Jair Bolsonaro has threatened to slap Argentina with sanctions from the Mercosur, should Frente de Todos presidential candidate Alberto Fernández win Sunday's presidential election and move to alter the trade bloc's current direction
The outspoken Brazilian president warned he would push such penalties should a Fernández government move away from lowering tariffs and back out of free-trade agreements made by the bloc, which is also currently comprised of Uruguay and Paraguay.
A Frente de Todos victory “would jeopardise all of Mercosur,” Bolsonaro said during comments in Japan, part of a tour around Asia.
The far-right Brazilian leader likened the potential decision to that of 2012, when the bloc suspended Paraguay as a result of the impeachment process that removed then president Fernando Lugo from office.
“We know that the return of the São Paulo forum [a reference to a conference of leftist Latin American political parties and other organisations founded in 1009], holding hands with Cristina Kirchner de Fernández threatens Mercosur, and we have to have an alternative,” he said.
He reflected on his own objectives for Brazil, saying his role is “not to facilitate the formation of a Bolivarian movement on the left, but to open the market for global commerce.”

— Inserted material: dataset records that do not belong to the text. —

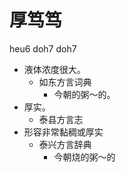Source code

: # 厚笃笃
heu6 doh7 doh7
+ 液体浓度很大。
  * 如东方言词典
    - 今朝的粥～的。
+ 厚实。
  * 泰县方言志
+ 形容非常黏稠或厚实
  * 泰兴方言辞典
    - 今朝烧的粥～的
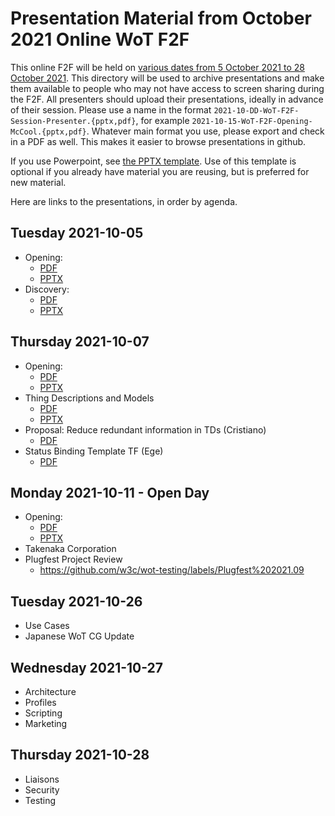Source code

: # Presentation Material from October 2021 Online WoT F2F
This online F2F will be held on
[various dates from 5 October 2021 to 28 October 2021](https://www.w3.org/WoT/IG/wiki/F2F_meeting,_October_2021#Agenda).
This directory will be used to archive presentations and make them available to people
who may not have access to screen sharing during the F2F.
All presenters should upload their presentations, ideally in advance of their session.
Please use a name in the format `2021-10-DD-WoT-F2F-Session-Presenter.{pptx,pdf}`,
for example `2021-10-15-WoT-F2F-Opening-McCool.{pptx,pdf}`.
Whatever main format you use, please export and check in a PDF as well.
This makes it easier to browse presentations in github.

If you use Powerpoint, see 
[the PPTX template](Template-2021-10-DD-WoT-F2F-Session-Presenter.potx).
Use of this template is optional if you already have material you are reusing,
but is preferred for new material.

Here are links to the presentations, in order by agenda.

## Tuesday 2021-10-05
* Opening:
   - [PDF](2021-10-05-WoT-F2F-Opening-McCool.pdf)
   - [PPTX](2021-10-05-WoT-F2F-Opening-McCool.pptx)
* Discovery:
   - [PDF](2021-10-05-WoT-F2F-Discovery-McCool.pdf)
   - [PPTX](2021-10-05-WoT-F2F-Discovery-McCool.pptx)

## Thursday 2021-10-07
* Opening:
   - [PDF](2021-10-07-WoT-F2F-Opening-Kaebisch.pdf)
   - [PPTX](2021-10-07-WoT-F2F-Opening-Kaebisch.pptx)
* Thing Descriptions and Models
   - [PDF](2021-10-07-WoT-F2F-TD-Kaebisch.pdf)
   - [PPTX](2021-10-07-WoT-F2F-TD-Kaebisch.pptx)
* Proposal: Reduce redundant information in TDs (Cristiano)
   - [PDF](2021-10-07-WoT-F2F-TD-Aguzzi.pdf)
* Status Binding Template TF (Ege)
   - [PDF]( )
  
## Monday 2021-10-11 - Open Day
* Opening:
   - [PDF](2021-10-11-WoT-OpenDay-McCool.pdf)
   - [PPTX](2021-10-11-WoT-OpenDay-McCool.pptx)
* Takenaka Corporation
* Plugfest Project Review
   - https://github.com/w3c/wot-testing/labels/Plugfest%202021.09
   
## Tuesday 2021-10-26
* Use Cases
* Japanese WoT CG Update

## Wednesday 2021-10-27
* Architecture
* Profiles
* Scripting
* Marketing

## Thursday 2021-10-28
* Liaisons
* Security
* Testing 
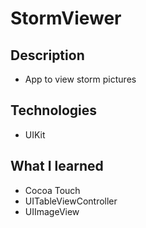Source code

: # StormViewer


## Description

* App to view storm pictures

## Technologies

* UIKit

## What I learned
* Cocoa Touch 
* UITableViewController
* UIImageView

In December, at the Mercosur summit in Bento Gonçalves in the Rio de Grande do Sul, Brazil, a plan was put in place to reduce import fees and to modify the tariff plan that governs the South American bloc.
Brazilian newspaper Folha de São Paulo said tensions with a Frente de Todos government would also generate doubts about the agreement between Mercosur and the European Union.
Factory workers protest
Local industry will be affected by Bolsonaro’s proposed reductions in import tax and expansion of free trade. Brazil’s Economy Minister Pablo Guedes indicates that the import tax would fall from 13.4 percent to 6.4 percent, according to Valor.
Factory workers have already protested against the tax because they believe it will benefit the import of products from China , the principal trade partner of Brazil since 2009.
“We need to open, but we need to do it gradually. Doing it at this pace could be harmful,” said Luiz Carlos Moraes, President of the Association of Vehicle Factory Workers.